Part of Wardle’s work focuses on developing nanoporous networks — ultrathin films made from aligned, microscopic material such as carbon nanotubes, that can be engineered with exceptional properties, including color, strength, and electrical capacity. The researchers wondered whether these nanoporous films could be used in place of giant autoclaves to squeeze out voids between two material layers, as unlikely as that may seem.
A thin film of carbon nanotubes is somewhat like a dense forest of trees, and the spaces between the trees can function like thin nanoscale tubes, or capillaries. A capillary such as a straw can generate pressure based on its geometry and its surface energy, or the material’s ability to attract liquids or other materials.
The researchers tested their idea in the lab by growing films of vertically aligned carbon nanotubes using a technique they previously developed, then laying the films between layers of materials that are typically used in the autoclave-based manufacturing of primary aircraft structures. They wrapped the layers in a second film of carbon nanotubes, which they applied an electric current to to heat it up. They observed that as the materials heated and softened in response, they were pulled into the capillaries of the intermediate CNT film.
The resulting composite lacked voids, similar to aerospace-grade composites that are produced in an autoclave. The researchers subjected the composites to strength tests, attempting to push the layers apart, the idea being that voids, if present, would allow the layers to separate more easily.
“In these tests, we found that our out-of-autoclave composite was just as strong as the gold-standard autoclave process composite used for primary aerospace structures,” Wardle says.
Scaling up?
The team will next look for ways to scale up the pressure-generating CNT film. In their experiments, they worked with samples measuring several centimeters wide — large enough to demonstrate that nanoporous networks can pressurize materials and prevent voids from forming.

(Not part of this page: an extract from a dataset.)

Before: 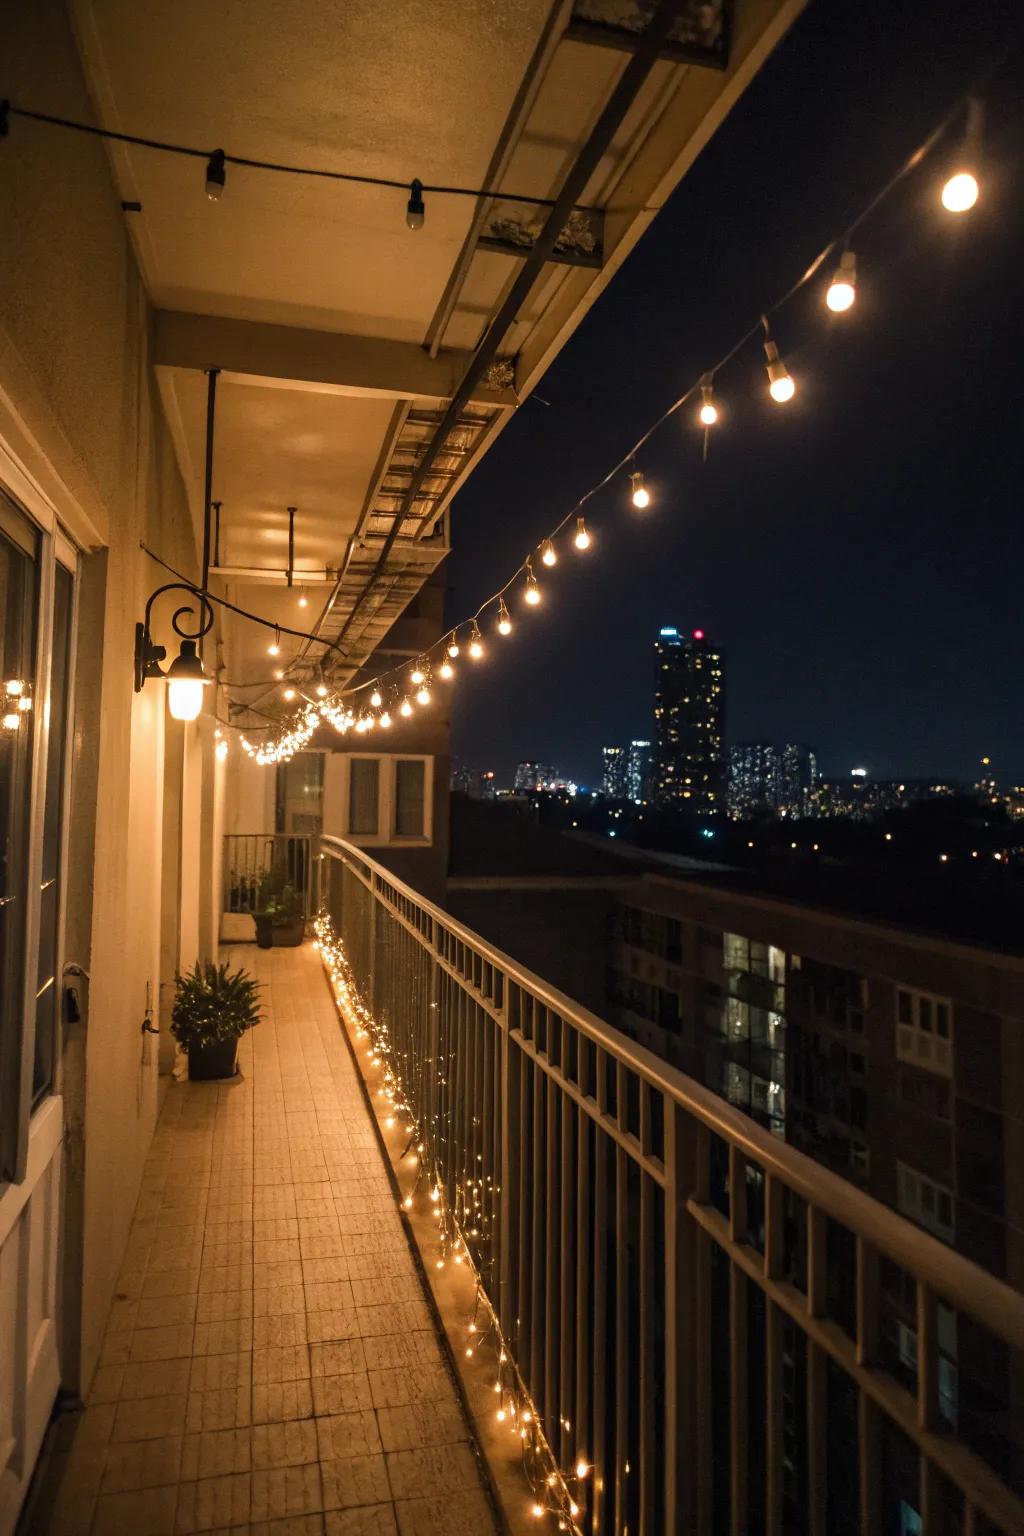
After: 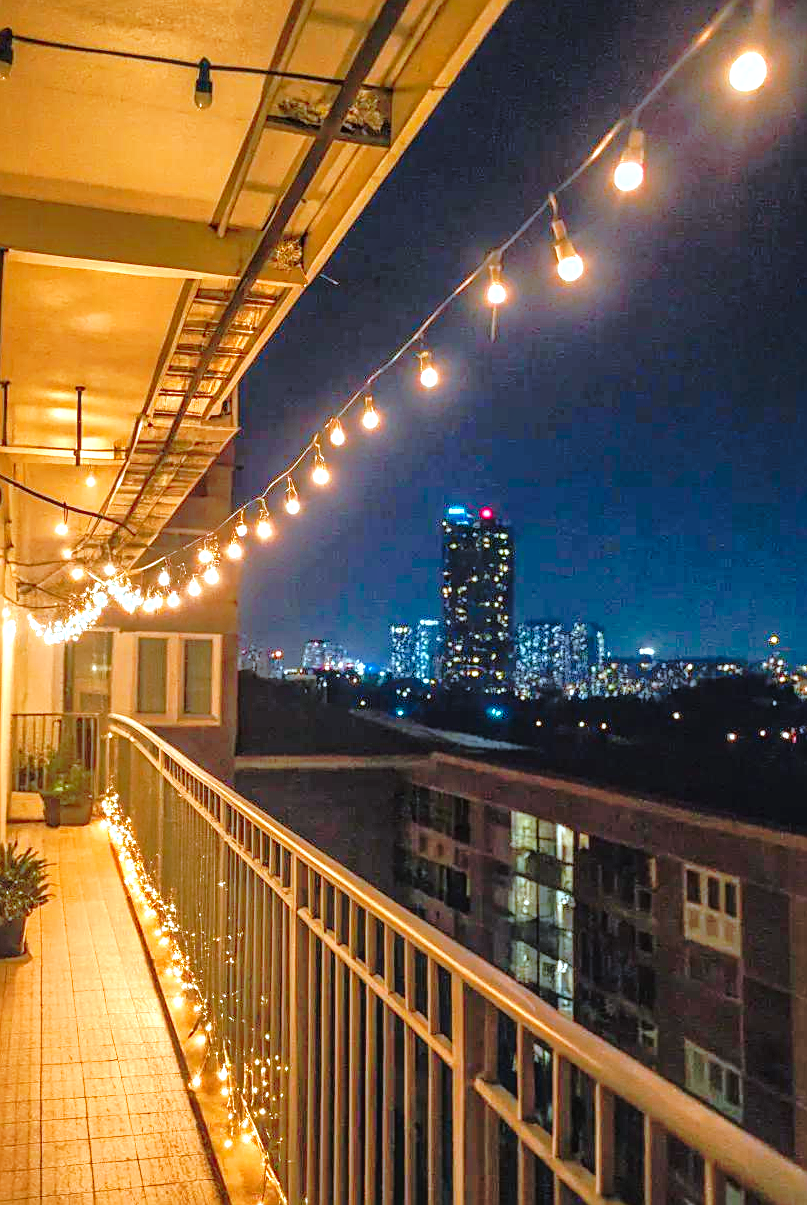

To make this process viable for manufacturing entire wings and fuselages, researchers will have to find ways to manufacture CNT and other nanoporous films at a much larger scale.
“There are ways to make really large blankets of this stuff, and there’s continuous production of sheets, yarns, and rolls of material that can be incorporated in the process,” Wardle says.
He plans also to explore different formulations of nanoporous films, engineering capillaries of varying surface energies and geometries, to be able to pressurize and bond other high-performance materials.
“Now we have this new material solution that can provide on-demand pressure where you need it,” Wardle says. “Beyond airplanes, most of the composite production in the world is composite pipes, for water, gas, oil, all the things that go in and out of our lives. This could make making all those things, without the oven and autoclave infrastructure.”